Conn. Gen. Stat. 4-183 (c), as amended by Conn. Pub. Acts No. 88-317 (1988), requires, inter alia, that a prospective appellant serve the agency with a copy of the appeal within forty-five days after the mailing or personal service of the agency's decision.

The right to appeal agency decisions is statutory, Farricelli v. Personnel Appeal Board, 186 Conn. 198, 201 (1982); and must be exercised in strict compliance with the statute that created it. Chestnut Realty, Inc., v. CHRO, 201 Conn. 350, 356 (1986); see also United Technologies v. CHRO, 2 CLTR 548, 549 (October 26, 1990, Clark, J.).

A defective citation affects the court's jurisdiction. Village Creek Homeowners Ass'n. v. PUC, 148 Conn. 336 (1961). "The citation is . . . the important legal fact upon which judgment rests. A proper citation is essential to the validity of the appeal and the jurisdiction of the court." Id. at 339. Lack of a citation renders the administrative appeal fatally defective. Chestnut Realty, Inc. v. CHRO, 201 Conn. 350, 356 (1986); see also McQuillan v. Dept. of Liquor Control, 216 Conn. 667, 670 (1990). Failure to comply with, the citation requirement warrants dismissal. DelVecchio v. Dept. of Income Maintenance, 18 Conn. App. 13, 15 (1989); see also Senie v. Carothers, 22 Conn. App. 253, 254 (1990) (appeal dismissed for failure to annex citation to complaint).

**SUPPLIED INFORMATION:**
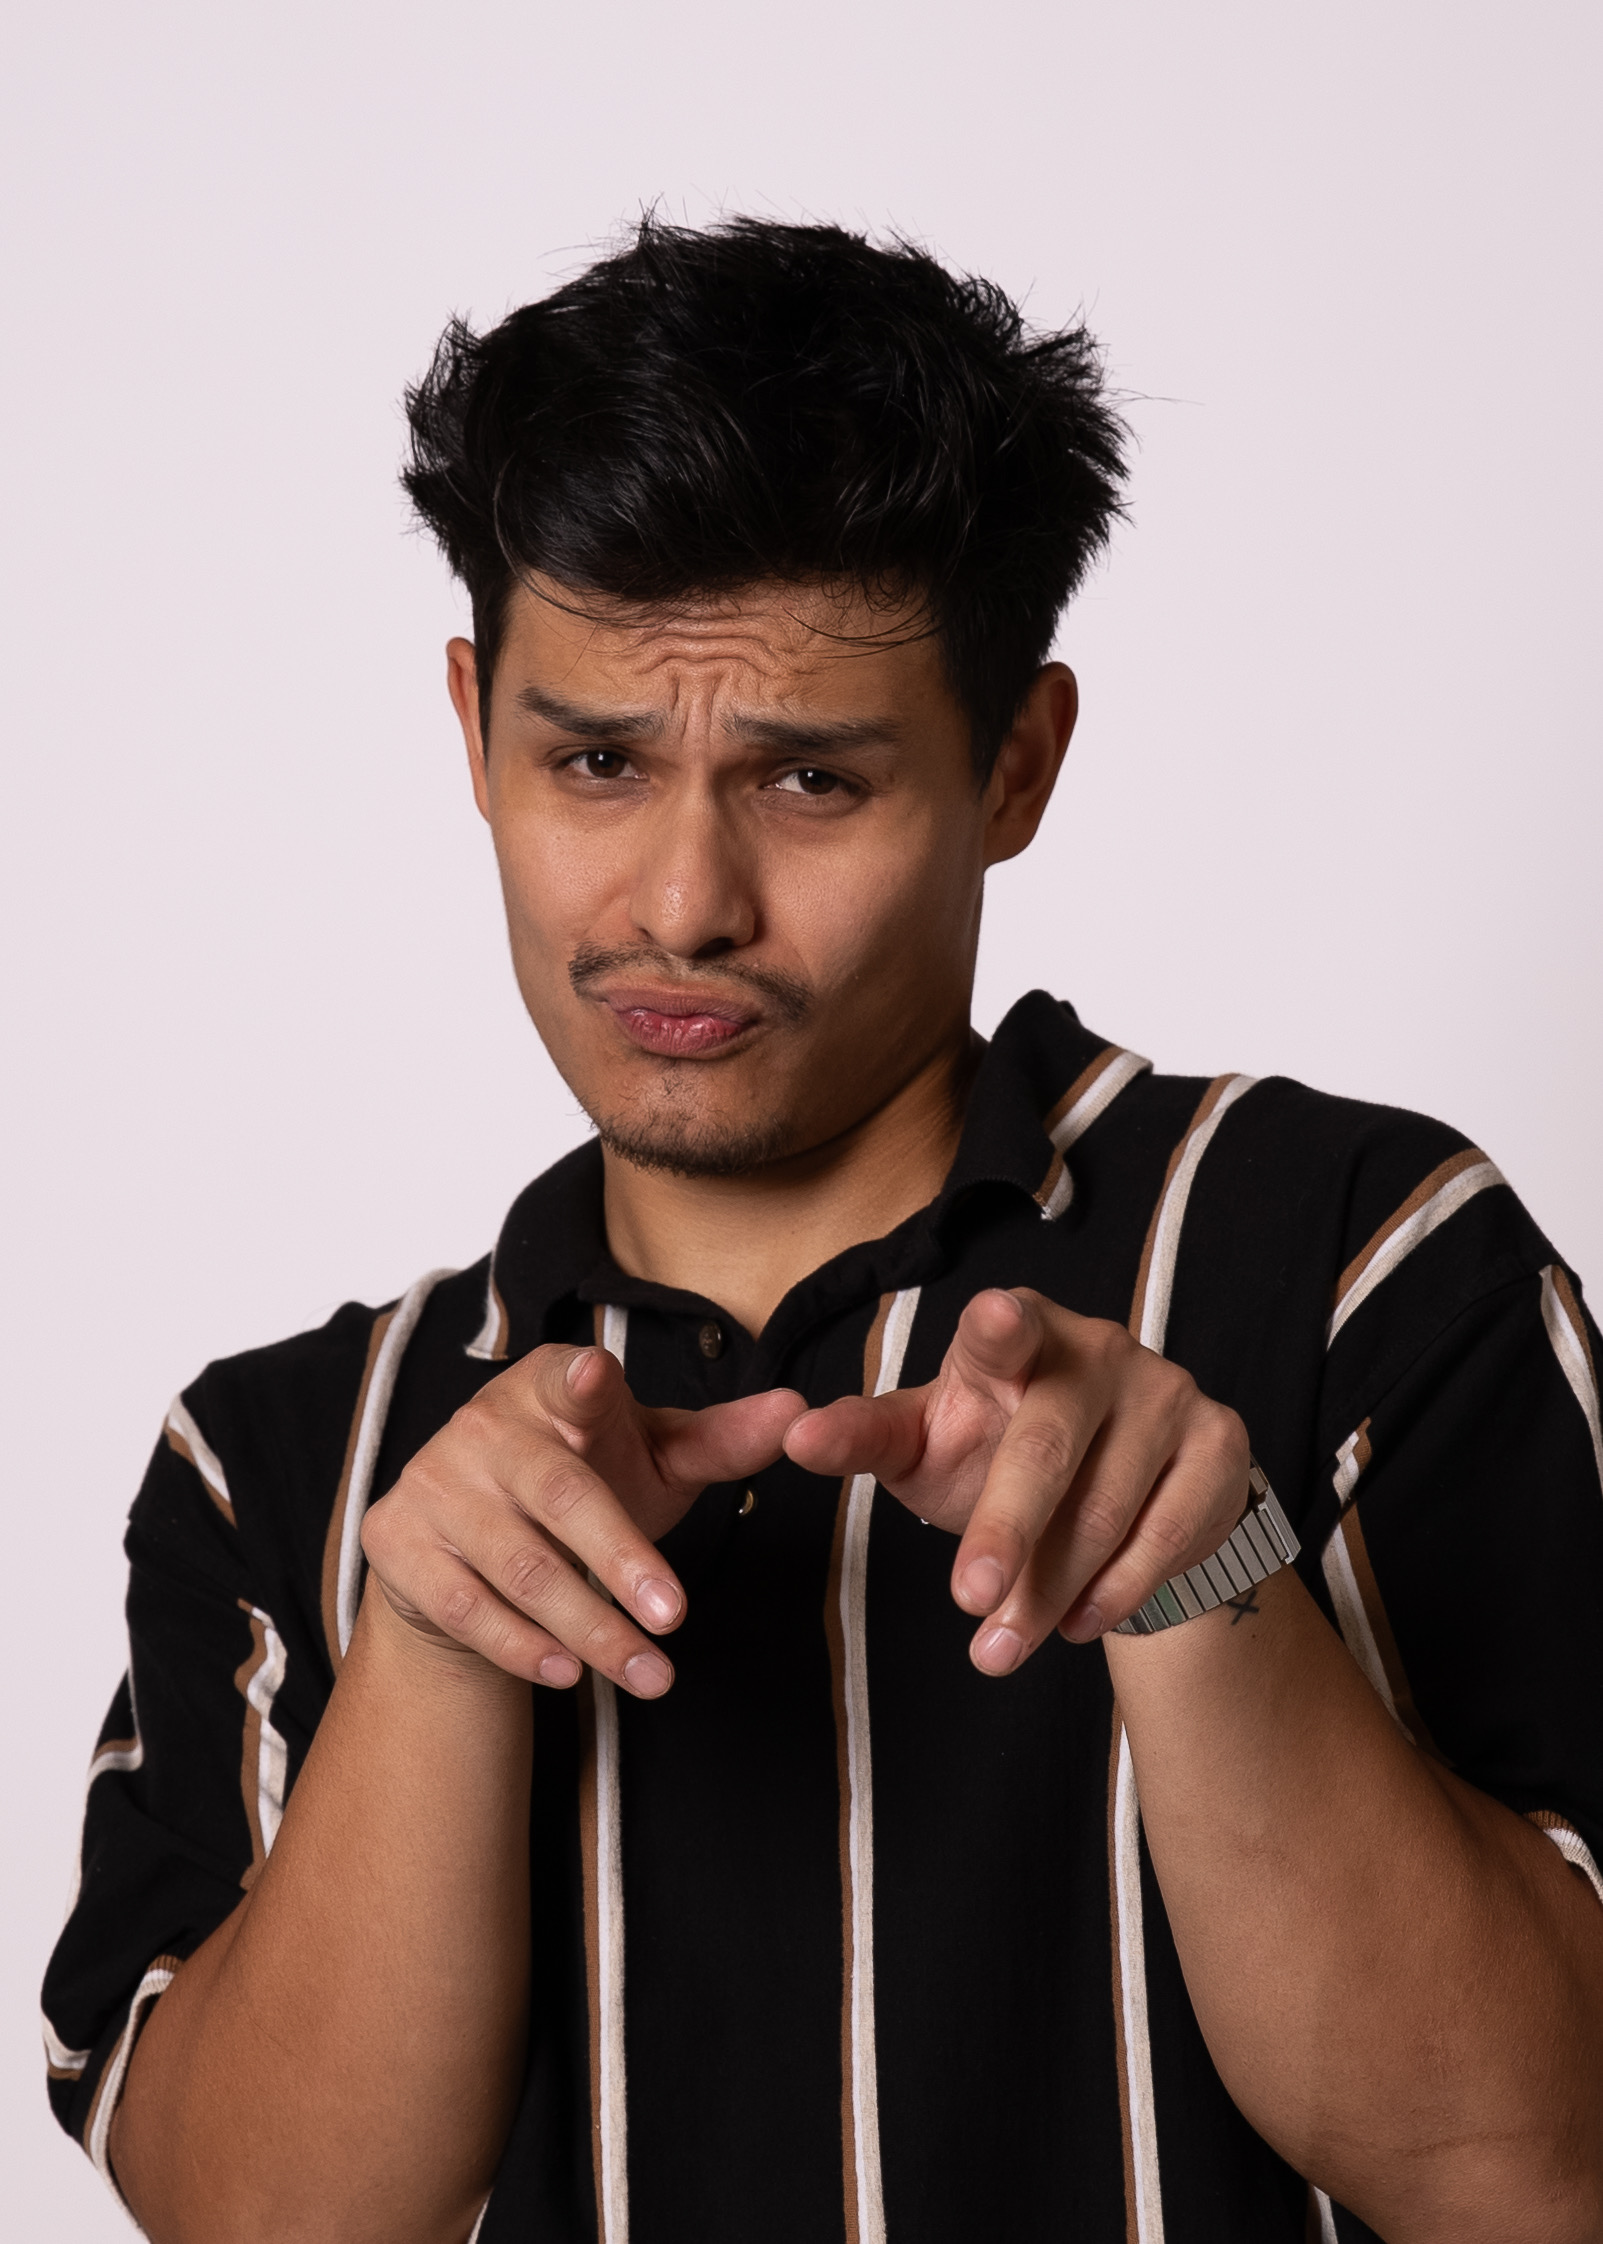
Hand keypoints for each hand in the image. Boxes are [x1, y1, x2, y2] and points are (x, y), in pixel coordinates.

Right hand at [361, 1344, 805, 1696]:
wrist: (464, 1540)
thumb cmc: (580, 1482)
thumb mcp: (650, 1456)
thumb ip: (722, 1440)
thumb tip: (800, 1411)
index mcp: (551, 1385)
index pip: (567, 1378)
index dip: (581, 1382)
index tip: (598, 1379)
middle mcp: (485, 1424)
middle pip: (560, 1495)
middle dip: (620, 1560)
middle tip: (677, 1618)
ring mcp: (435, 1481)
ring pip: (520, 1566)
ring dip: (589, 1629)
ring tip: (650, 1674)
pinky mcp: (396, 1539)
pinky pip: (465, 1606)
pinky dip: (520, 1646)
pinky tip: (568, 1672)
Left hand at [783, 1288, 1248, 1673]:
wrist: (1119, 1492)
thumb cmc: (998, 1450)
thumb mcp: (927, 1444)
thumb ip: (863, 1438)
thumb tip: (793, 1437)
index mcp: (1016, 1333)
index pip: (1003, 1327)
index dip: (999, 1326)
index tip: (994, 1317)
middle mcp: (1098, 1348)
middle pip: (1047, 1446)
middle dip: (1005, 1531)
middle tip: (969, 1601)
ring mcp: (1167, 1392)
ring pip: (1106, 1506)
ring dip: (1049, 1589)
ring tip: (1002, 1646)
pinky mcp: (1220, 1442)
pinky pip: (1168, 1532)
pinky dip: (1117, 1589)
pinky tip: (1074, 1620)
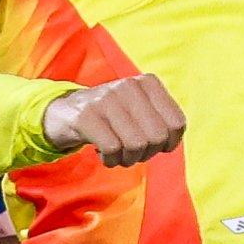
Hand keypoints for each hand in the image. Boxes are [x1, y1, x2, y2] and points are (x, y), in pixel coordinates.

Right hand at [43, 75, 183, 165]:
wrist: (66, 111)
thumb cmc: (112, 118)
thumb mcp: (140, 110)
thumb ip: (162, 122)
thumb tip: (170, 143)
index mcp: (148, 83)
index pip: (177, 123)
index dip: (168, 143)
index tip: (154, 146)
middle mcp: (128, 86)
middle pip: (157, 137)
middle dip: (146, 153)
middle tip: (132, 151)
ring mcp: (106, 99)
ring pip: (136, 145)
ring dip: (127, 159)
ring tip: (117, 153)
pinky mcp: (86, 115)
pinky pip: (112, 149)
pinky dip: (110, 160)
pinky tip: (102, 154)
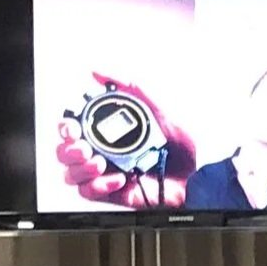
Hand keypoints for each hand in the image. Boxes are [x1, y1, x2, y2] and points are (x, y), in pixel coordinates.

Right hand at [54, 73, 191, 208]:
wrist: (200, 174)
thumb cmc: (183, 143)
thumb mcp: (159, 108)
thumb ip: (130, 87)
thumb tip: (98, 72)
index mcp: (110, 131)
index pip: (74, 128)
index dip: (66, 127)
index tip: (72, 126)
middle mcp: (105, 151)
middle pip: (66, 152)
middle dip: (68, 149)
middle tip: (83, 147)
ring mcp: (108, 174)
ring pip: (72, 174)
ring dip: (79, 168)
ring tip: (98, 163)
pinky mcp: (115, 194)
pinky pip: (90, 193)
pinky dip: (99, 186)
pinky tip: (117, 179)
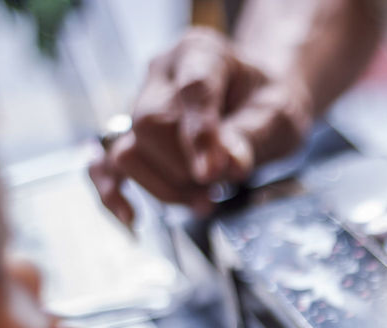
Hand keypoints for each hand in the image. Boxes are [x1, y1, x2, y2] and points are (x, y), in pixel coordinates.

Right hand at [89, 27, 311, 225]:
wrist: (259, 103)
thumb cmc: (268, 102)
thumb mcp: (279, 114)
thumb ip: (253, 136)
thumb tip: (229, 165)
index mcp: (201, 53)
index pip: (192, 90)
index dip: (200, 135)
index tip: (212, 173)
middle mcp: (162, 74)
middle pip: (152, 123)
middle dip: (187, 168)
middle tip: (220, 186)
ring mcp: (141, 105)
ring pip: (131, 150)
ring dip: (166, 187)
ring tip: (203, 199)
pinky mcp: (133, 137)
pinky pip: (108, 164)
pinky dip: (114, 192)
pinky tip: (131, 216)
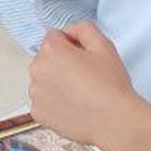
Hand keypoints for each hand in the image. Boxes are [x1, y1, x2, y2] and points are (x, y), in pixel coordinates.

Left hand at [27, 22, 149, 150]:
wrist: (115, 122)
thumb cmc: (111, 85)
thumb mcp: (104, 45)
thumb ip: (84, 28)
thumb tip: (70, 31)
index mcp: (51, 51)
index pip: (55, 36)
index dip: (71, 44)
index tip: (84, 57)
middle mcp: (37, 70)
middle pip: (46, 57)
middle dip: (61, 62)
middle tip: (84, 76)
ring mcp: (35, 94)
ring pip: (43, 79)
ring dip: (56, 82)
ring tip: (79, 93)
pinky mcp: (37, 113)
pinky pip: (43, 101)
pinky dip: (54, 102)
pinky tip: (73, 106)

**EXERCISE:** Under the statute cited in the legal excerpt, how soon must a prospective appellant serve the agency with a copy of the appeal?

**WRITTEN RESPONSE:** Within forty-five days after the mailing or personal service of the agency's decision.